In terms of decision frequency, there are some similarities between startup founders and these patients. Many startup founders can make only one attempt if unsuccessful (they are out of savings or time). For patients with terminal cancer, decisions are one time only.
However, investors and doctors guide these decisions many times over their careers. In the case of startup investors, investors benefit from big wins. Therefore, investors may encourage founders to “go big or go home” and invest in growth, sometimes at the expense more likely smaller successes. In the case of the doctors there may be a bias as to what they can achieve in each patient’s situation. Rather than compare their likely patient outcomes to all outcomes, doctors may believe that they can deliver better results, or may even be ignorant of the statistical outcomes, or how to think about them. Doctors also skirt around the issue of mortality with their patients. From The Lake Wobegone Effect: Are All Cancer Patients Above Average:
“…Nancy met with Dr. O1, an oncologist, to discuss follow-up
treatment… He also informed her that although only 50 percent of stage IIB patients who eschewed chemotherapy survived for five years, 60 to 65 percent who did have chemotherapy survived for that long.“Herb and Kevin [her husband and son], both actuaries and present at the appointment, asked Dr. O1 if Nancy’s age, then seventy-nine, would make it harder for her to weather chemotherapy. In response, Dr. O1 admitted that most NSCLC research subjects were younger than Nancy. He then revised downward his five-year-survival-without-chemotherapy estimate, to below 50 percent. When the two actuaries pointed out that as a seventy-nine-year old, Nancy’s prognosis was also likely bleaker than studies indicated even with chemotherapy, Dr. O1 offered anecdotal evidence supporting treatment. He noted that a current patient, now seventy-seven, was still alive one year after four rounds of chemotherapy.”
The mean age for research subjects in related studies was about 60, or almost 20 years younger than Nancy. Further, the side effects of cancer treatments can be severe, with 30% suffering “severe and/or permanently disabling” effects.
In Nancy’s case, she was later put on the drug Tarceva, which while expensive, statistically only delivered an added two months of life, often coupled with “severe, disabling, and fatal toxicities” at the rate of 35% for patients over 70. Other data suggested that patients choosing only palliative care had better survival rates (the aggressive treatments cause more harm).
For Nancy, the year of treatment was one of side-effects, added worry, and financial cost estimated to have added no extra time or quality of life.
Nancy’s potential decision paths at age 79 looked like this.
The difference between making serious health decisions and startup decisions is expected outcomes. For high-growth startup founders, outcomes are skewed so that a tiny fraction receives almost all of the benefit – and the benefits are 100s or 1000s of times that of everyone else. We don’t see this in health outcomes. (A comparable would be to see treated patients have the positive outcome of being able to live an extra 500 years.)

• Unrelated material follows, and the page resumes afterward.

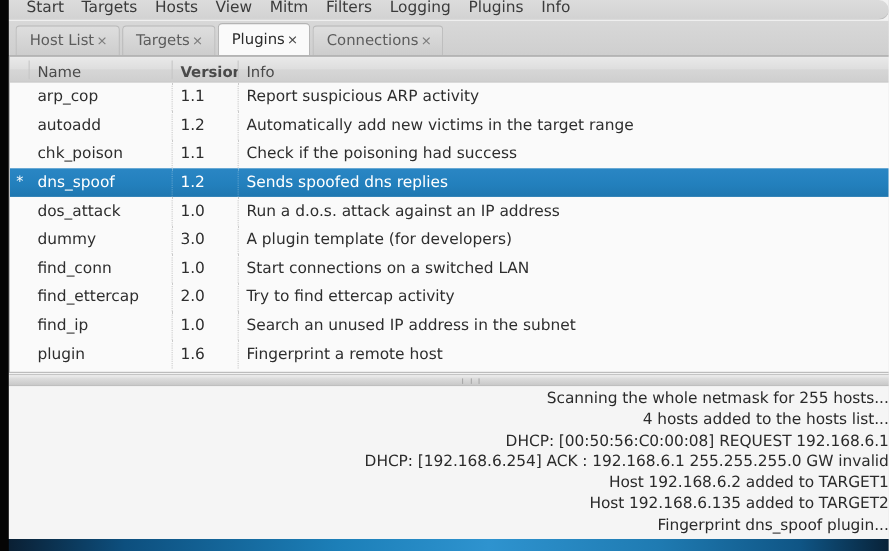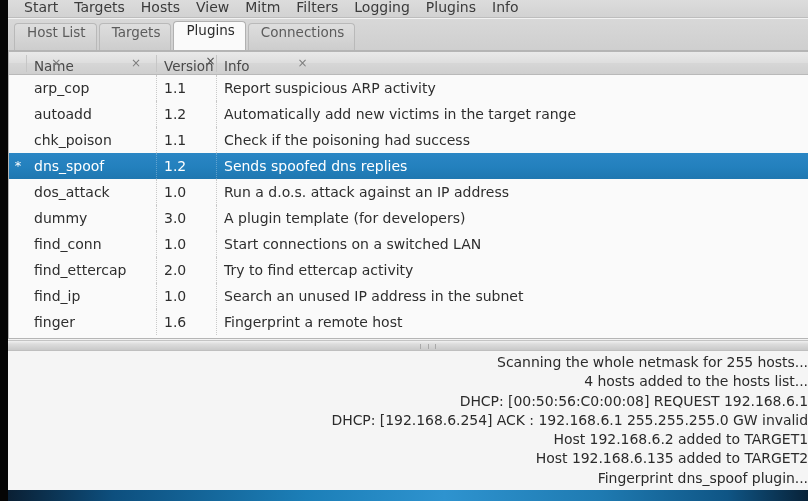"Start" .menubar { border-radius: none -> 9px }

As a result, it might make sense to ignore startup probabilities and go for that tiny chance of a huge outcome. It also makes sense to pay more attention to the likely outcomes for health concerns.
How could we improve the way we make these decisions?

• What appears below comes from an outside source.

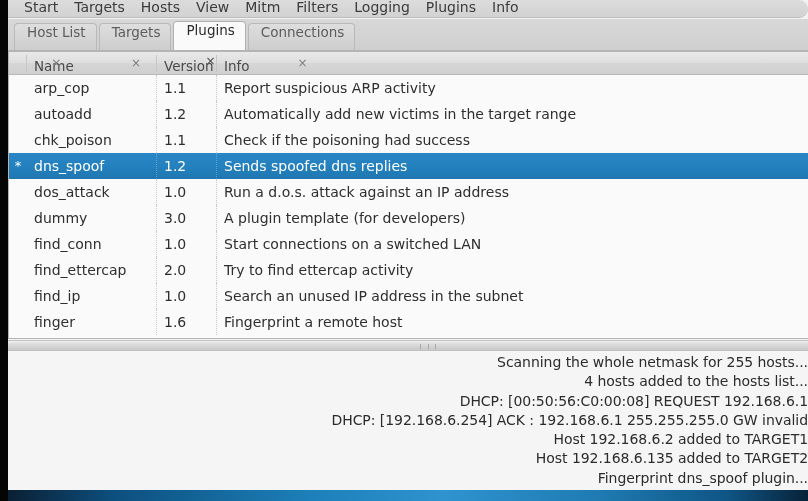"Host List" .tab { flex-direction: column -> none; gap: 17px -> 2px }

- Make the statistics available and understandable for the background of each patient. Develop a “game” that people can play to understand health outcomes before they must make their decisions.
- Know that it makes more sense to behave in a statistical way for terminal cancer and other serious illness treatment. Know that startup founders may have other desired outcomes than assumed.
- Understand your risk profile and find a way to challenge expert advice.